Home insurance still in red: APRA data
Houseowners/householders insurance remains a troubled spot for the general insurance industry even after sharp rate rises in response to last year’s catastrophic floods and rising costs across claims and reinsurance.
The industry made an underwriting loss of $205 million from the line for the year to June 30, according to Australian Prudential Regulation Authority (APRA) data. In the year earlier period the industry lost $199 million.
In the December quarter alone the home insurance sector suffered an underwriting loss of $454 million and lost $126 million in the following March quarter before recovering with a $294 million profit in the June quarter.
The latest APRA industry update shows houseowners/householders outwards reinsurance expense eased slightly to $4.08 billion from $4.162 billion but recoveries from reinsurance have shrunk sharply, to $2.3 billion from $5.2 billion.

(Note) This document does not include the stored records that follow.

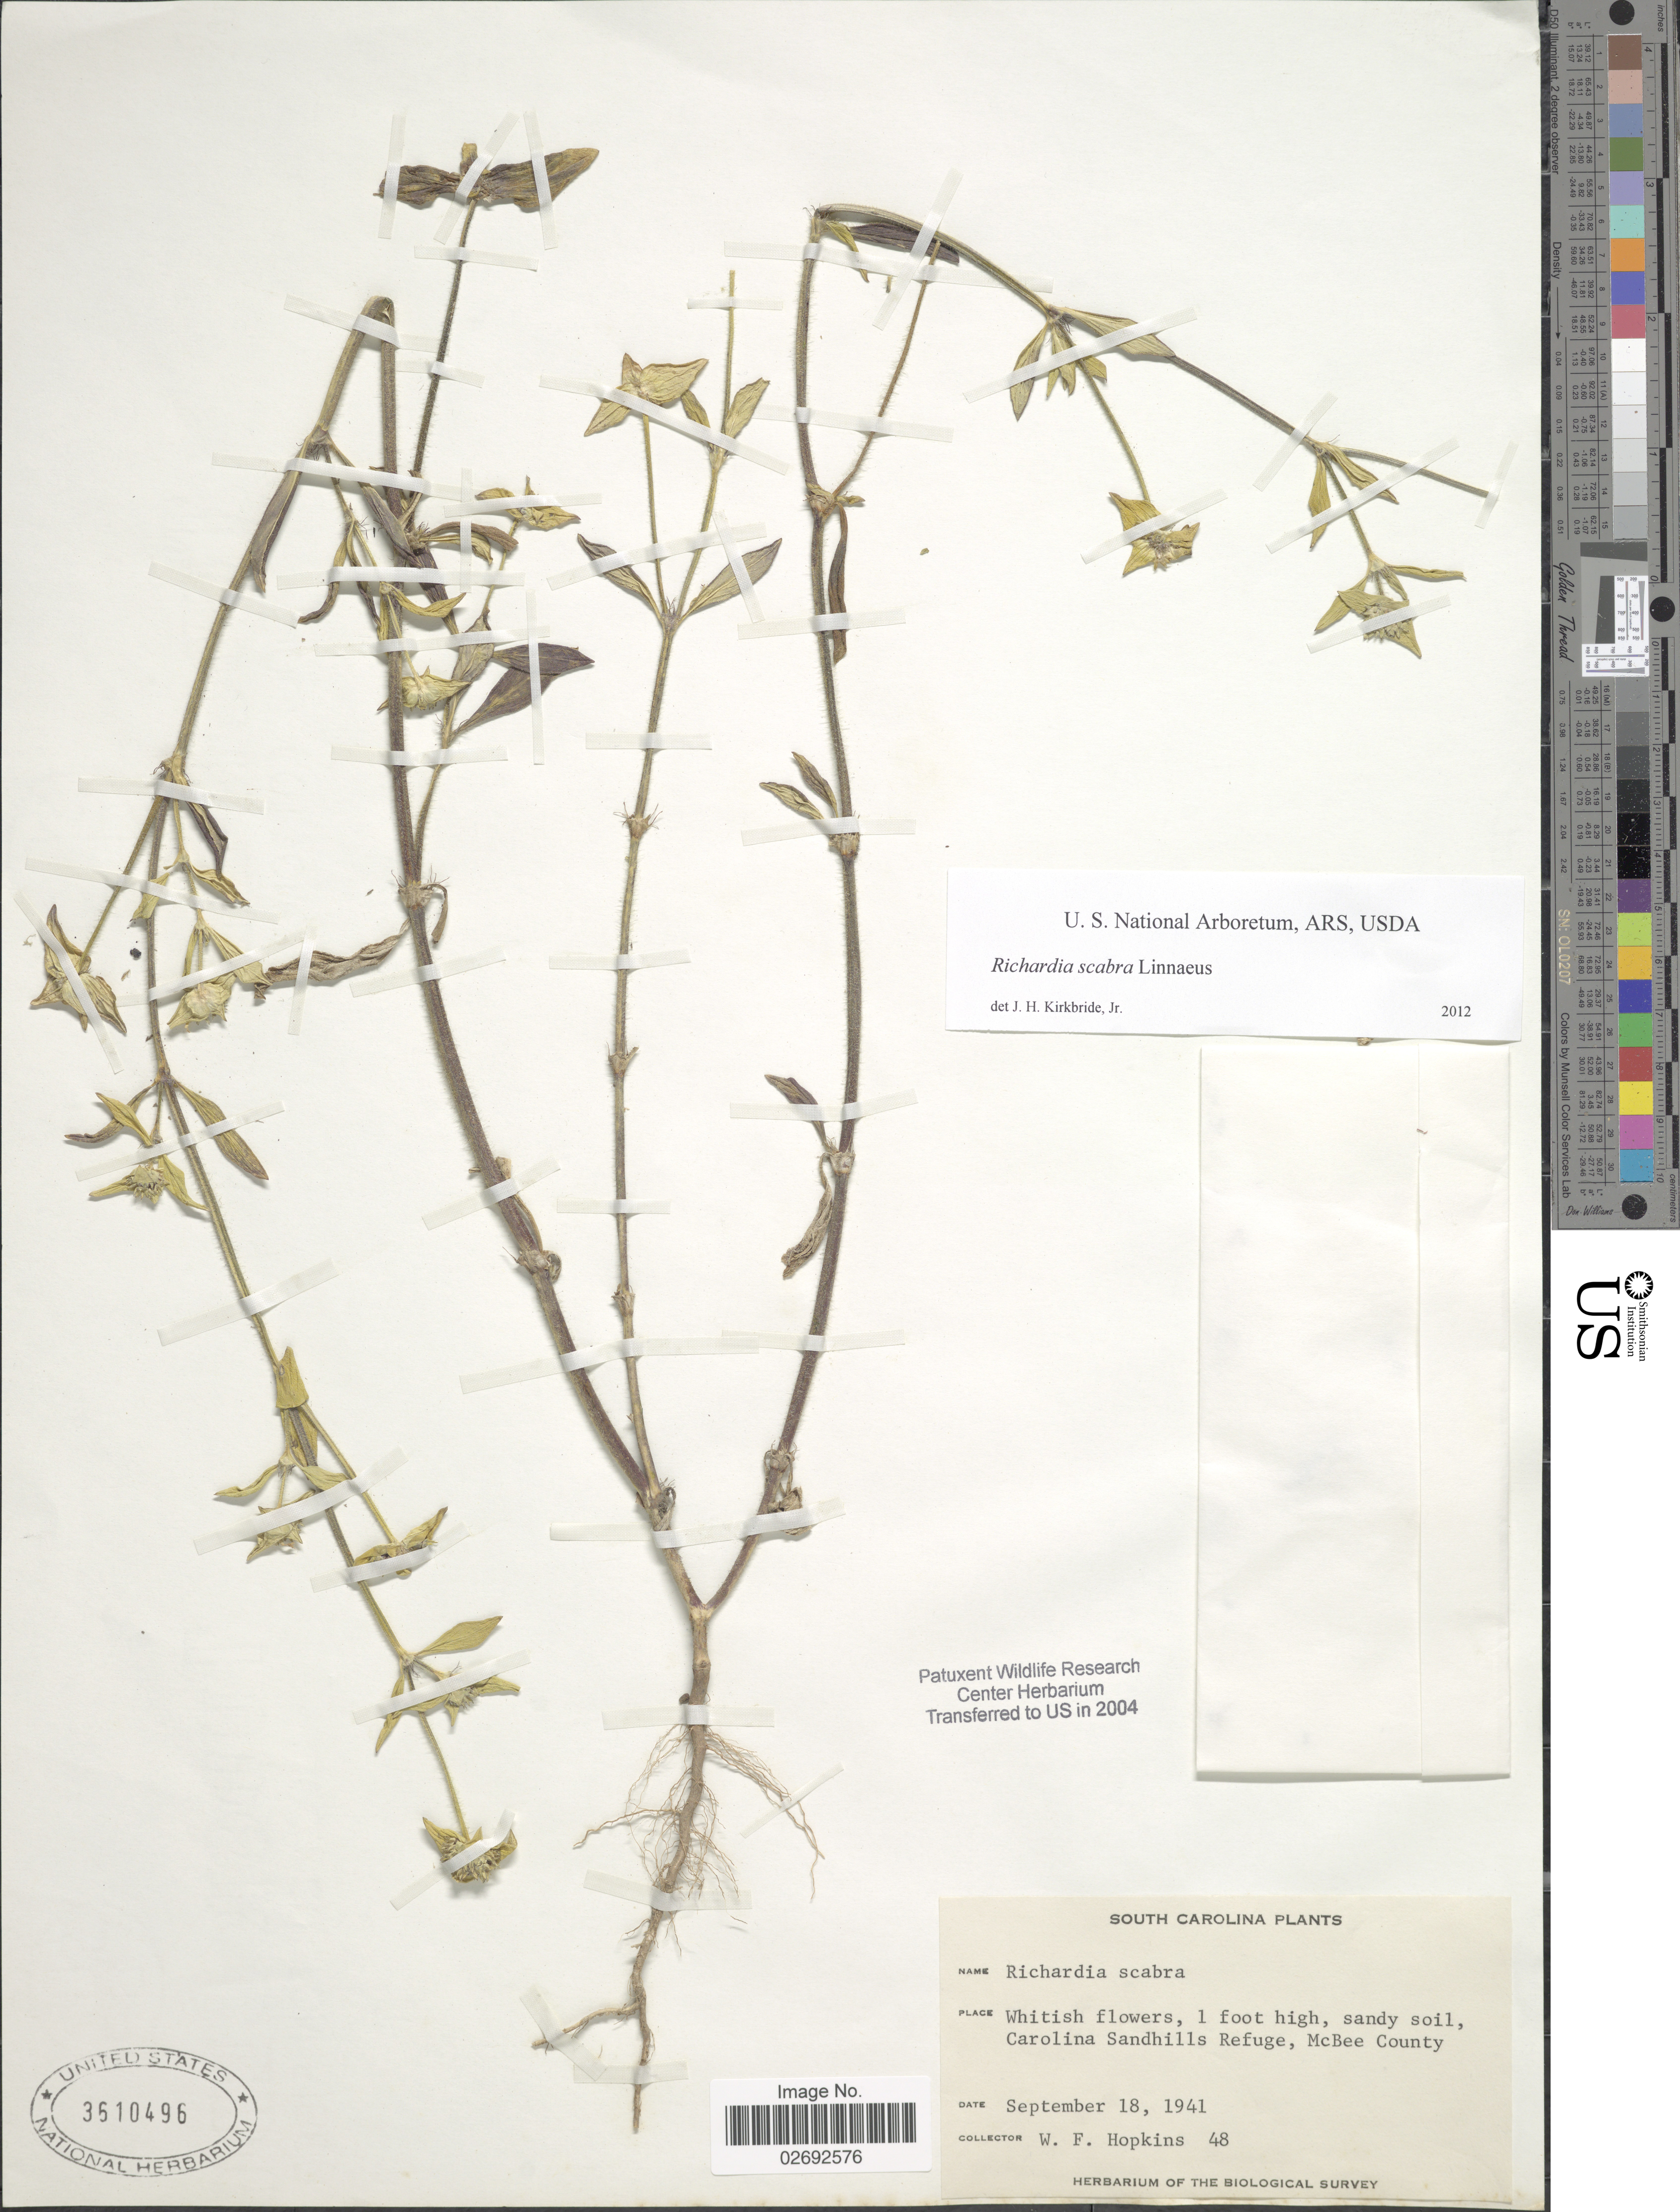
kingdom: Plantae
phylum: Tracheophyta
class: Magnoliopsida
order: Gentianales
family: Rubiaceae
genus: Richardia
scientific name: Richardia scabra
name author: L.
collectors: W. Hopkins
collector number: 48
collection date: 1941-09-18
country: United States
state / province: South Carolina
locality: Carolina Sandhills Refuge, McBee County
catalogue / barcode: US 3610496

Overall, the industry posted significantly higher net profit for the year to June 30 of $4.6 billion from $900 million a year earlier.
APRA says the increase in net profit after tax was driven by a “strong” recovery in investment returns, which came in at about $3 billion compared with a year-earlier deficit of $2.8 billion.
The investment turnaround came mostly from unrealised gains from interest-earning investments, the prudential regulator says.
However underwriting profit declined 6.3% to $5.7 billion from a year earlier as net incurred claims rose significantly by 16.1% to $30.3 billion.
APRA says the jump in net incurred claims was largely due to a reduction in reinsurance revenue across almost all lines of business.
Despite the weaker underwriting performance APRA says the results “remained relatively strong, driven by insurers raising premiums in response to recent higher claims costs”.